*** Opening of Material provided ***

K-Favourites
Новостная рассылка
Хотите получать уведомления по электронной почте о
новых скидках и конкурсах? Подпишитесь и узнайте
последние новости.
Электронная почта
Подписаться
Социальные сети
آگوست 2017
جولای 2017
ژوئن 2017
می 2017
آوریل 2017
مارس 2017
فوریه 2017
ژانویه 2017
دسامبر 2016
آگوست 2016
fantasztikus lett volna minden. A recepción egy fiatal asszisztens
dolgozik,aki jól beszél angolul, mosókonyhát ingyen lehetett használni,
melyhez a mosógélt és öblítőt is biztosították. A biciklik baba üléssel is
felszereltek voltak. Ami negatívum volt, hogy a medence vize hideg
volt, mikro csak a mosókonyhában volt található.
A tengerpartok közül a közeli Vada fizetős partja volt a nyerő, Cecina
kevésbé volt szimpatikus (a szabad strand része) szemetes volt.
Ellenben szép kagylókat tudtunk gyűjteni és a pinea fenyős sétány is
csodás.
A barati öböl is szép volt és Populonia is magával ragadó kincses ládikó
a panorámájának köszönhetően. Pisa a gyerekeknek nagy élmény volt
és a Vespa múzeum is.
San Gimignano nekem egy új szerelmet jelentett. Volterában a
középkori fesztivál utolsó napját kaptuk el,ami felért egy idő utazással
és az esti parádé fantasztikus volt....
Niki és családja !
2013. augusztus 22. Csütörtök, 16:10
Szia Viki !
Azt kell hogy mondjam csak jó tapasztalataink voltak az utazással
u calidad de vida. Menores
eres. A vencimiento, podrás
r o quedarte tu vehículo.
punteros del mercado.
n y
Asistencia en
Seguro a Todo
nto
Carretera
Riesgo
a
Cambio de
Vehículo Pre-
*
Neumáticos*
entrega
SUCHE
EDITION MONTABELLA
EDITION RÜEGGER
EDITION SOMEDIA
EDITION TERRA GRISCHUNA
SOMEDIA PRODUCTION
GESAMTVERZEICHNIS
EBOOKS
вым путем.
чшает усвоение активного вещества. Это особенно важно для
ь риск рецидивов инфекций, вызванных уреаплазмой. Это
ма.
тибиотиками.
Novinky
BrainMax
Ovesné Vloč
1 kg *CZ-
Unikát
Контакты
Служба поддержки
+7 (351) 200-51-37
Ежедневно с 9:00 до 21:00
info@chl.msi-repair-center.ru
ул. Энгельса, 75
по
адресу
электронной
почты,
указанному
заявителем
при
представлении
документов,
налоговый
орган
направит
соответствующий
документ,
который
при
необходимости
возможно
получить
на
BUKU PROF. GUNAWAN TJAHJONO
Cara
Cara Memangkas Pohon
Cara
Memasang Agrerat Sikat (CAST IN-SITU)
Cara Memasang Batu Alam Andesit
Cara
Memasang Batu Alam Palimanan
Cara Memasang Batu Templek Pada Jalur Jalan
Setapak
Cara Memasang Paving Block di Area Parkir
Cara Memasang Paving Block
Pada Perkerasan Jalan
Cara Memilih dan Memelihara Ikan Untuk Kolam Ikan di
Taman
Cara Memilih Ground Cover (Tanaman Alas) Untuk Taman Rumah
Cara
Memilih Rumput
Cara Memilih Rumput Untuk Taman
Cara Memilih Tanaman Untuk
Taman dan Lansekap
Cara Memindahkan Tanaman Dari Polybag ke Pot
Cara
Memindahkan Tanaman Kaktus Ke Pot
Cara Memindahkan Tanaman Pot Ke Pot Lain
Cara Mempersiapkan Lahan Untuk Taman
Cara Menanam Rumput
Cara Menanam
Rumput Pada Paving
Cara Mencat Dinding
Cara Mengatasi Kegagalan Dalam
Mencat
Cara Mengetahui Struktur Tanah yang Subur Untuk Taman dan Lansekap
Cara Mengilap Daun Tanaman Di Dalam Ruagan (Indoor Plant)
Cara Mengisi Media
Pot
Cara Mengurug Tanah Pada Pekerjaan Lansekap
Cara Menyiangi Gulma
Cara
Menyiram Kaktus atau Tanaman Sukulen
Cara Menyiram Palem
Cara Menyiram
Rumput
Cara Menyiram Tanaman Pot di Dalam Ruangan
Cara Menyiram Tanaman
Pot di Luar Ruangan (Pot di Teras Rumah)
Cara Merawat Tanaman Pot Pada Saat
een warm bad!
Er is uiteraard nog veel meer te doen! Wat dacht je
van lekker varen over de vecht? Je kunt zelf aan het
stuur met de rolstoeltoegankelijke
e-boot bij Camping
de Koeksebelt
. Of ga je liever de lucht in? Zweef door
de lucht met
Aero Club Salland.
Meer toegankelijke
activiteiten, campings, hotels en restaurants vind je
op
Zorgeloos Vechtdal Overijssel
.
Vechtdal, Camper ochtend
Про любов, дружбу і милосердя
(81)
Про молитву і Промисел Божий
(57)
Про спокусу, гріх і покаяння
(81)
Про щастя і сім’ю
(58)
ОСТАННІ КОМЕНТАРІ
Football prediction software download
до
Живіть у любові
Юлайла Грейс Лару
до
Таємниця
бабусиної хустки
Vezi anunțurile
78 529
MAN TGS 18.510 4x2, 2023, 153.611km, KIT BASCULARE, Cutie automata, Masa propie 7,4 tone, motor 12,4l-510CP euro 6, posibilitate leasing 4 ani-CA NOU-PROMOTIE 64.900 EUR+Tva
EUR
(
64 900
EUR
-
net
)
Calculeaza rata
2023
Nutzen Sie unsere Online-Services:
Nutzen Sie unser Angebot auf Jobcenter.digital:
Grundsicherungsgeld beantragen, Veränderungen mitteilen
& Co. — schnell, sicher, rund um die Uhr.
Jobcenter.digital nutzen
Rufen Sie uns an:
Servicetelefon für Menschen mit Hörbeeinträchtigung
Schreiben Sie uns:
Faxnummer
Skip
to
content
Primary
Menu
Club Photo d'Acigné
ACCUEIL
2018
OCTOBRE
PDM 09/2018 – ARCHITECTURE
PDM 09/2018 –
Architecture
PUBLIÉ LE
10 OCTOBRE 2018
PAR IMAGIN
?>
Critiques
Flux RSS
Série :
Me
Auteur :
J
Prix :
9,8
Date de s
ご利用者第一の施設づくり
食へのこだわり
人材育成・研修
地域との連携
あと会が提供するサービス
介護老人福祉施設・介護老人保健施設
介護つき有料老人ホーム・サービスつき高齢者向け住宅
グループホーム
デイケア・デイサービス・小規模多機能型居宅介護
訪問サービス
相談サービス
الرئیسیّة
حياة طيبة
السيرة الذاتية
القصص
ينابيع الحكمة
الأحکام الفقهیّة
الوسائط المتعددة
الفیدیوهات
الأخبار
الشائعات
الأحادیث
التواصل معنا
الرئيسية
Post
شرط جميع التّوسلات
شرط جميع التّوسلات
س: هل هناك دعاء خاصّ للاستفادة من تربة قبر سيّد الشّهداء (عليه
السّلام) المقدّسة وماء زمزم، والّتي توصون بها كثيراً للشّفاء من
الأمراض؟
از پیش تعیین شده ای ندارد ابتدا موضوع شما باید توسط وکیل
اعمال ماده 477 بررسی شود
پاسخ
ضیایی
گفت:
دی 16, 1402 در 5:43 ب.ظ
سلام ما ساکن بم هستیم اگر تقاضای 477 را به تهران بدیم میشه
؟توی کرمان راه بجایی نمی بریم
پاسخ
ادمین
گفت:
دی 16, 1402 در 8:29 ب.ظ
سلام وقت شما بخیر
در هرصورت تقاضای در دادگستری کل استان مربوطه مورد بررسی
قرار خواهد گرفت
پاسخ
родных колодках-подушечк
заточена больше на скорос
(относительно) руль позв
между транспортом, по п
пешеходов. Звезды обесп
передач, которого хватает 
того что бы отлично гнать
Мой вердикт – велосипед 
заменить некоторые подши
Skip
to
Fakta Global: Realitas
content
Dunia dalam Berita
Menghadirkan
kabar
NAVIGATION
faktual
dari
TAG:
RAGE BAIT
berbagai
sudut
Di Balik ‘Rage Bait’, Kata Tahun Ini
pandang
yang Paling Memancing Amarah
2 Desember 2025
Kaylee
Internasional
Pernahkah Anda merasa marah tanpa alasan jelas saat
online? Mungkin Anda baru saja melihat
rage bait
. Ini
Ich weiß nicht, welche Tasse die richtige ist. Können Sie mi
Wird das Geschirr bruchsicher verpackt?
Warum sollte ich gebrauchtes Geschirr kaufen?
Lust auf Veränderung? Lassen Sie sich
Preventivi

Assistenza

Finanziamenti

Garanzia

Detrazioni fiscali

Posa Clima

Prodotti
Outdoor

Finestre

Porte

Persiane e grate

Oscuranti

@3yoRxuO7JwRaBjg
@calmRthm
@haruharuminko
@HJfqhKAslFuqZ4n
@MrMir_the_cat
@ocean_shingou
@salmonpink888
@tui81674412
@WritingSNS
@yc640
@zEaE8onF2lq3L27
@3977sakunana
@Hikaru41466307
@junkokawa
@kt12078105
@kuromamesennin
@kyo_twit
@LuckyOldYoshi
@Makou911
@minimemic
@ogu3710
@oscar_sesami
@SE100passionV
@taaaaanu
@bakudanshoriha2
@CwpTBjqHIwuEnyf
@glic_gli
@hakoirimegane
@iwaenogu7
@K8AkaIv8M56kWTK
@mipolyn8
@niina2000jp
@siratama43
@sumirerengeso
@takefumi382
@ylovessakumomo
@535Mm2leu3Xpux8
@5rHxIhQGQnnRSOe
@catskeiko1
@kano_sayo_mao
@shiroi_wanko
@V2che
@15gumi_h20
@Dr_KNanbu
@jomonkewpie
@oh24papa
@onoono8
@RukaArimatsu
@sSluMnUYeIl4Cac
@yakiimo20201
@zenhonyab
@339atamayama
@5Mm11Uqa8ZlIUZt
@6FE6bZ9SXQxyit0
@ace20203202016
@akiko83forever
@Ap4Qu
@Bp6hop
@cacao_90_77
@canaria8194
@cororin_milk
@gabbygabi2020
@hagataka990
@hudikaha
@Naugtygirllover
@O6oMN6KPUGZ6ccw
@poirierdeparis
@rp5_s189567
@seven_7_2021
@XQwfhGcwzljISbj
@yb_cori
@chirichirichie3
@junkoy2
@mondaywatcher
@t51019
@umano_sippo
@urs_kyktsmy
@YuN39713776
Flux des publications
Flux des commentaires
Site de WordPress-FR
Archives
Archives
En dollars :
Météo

*** Close of Material provided ***

What the exercise asks - In the data above, start at the line that has "r o quedarte tu vehículo.", stop after the line that has "чшает усвоение активного", and print every line in between exactly as it stands.

Solution -
r o quedarte tu vehículo.
punteros del mercado.
n y
Asistencia en
Seguro a Todo
nto
Carretera
Riesgo
a
Cambio de
Vehículo Pre-
*
Neumáticos*
entrega
SUCHE
EDITION MONTABELLA
EDITION RÜEGGER
EDITION SOMEDIA
EDITION TERRA GRISCHUNA
SOMEDIA PRODUCTION
GESAMTVERZEICHNIS
EBOOKS
вым путем.
чшает усвоение активного вещества. Это особенно важно для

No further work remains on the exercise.